Relatives up to the second degree of consanguinity or affinity are also qualified to be state witnesses as long as they face threat on their lives or bodily injury. Law enforcement agents are not qualified to become state witnesses themselves but their relatives could still qualify.

===Benefits and obligations===
A state witness is afforded protection by the state and are freed from criminal liability in exchange for full cooperation in investigations.

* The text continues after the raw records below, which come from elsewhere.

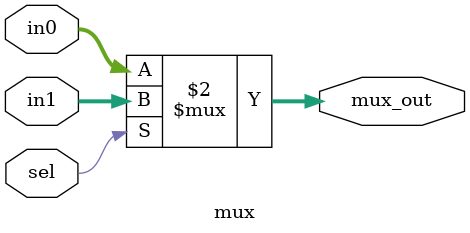
<source format=v>
`timescale 1ns / 1ps
module mux(
    input sel,
    input [31:0] in0, in1,
	 output [31:0] mux_out
    );
	 
assign mux_out = (sel==0) ? in0 : in1;
endmodule

</source>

People who are under the WPP as state witnesses are given housing, security escorts, as well as medical and livelihood assistance. The government provides financial aid for the burial of killed state witnesses as well as their dependent children if any.

In 1995, the Department of Justice entered in an agreement with the Philippine Overseas Employment Administration (POEA), that state witnesses may choose to be relocated and employed abroad.

==Protected witnesses==
A "protected witness" is an ordinary individual with knowledge of a crime who is willing to make a testimony. They are also provided security and financial and medical aid by the state but are not state witnesses.

==List of state witnesses==

- Jessica Alfaro – 1991 Vizconde murders
- Aurelio Centeno and Vicencio Malabanan – 1993 Murders of Eileen Sarmenta and Allan Gomez

==Reform==
Theodore Te of the Free Legal Assistance Group (FLAG) made a proposal in August 2022, that law enforcement agents be made eligible under the WPP so they can testify for extrajudicial killing cases.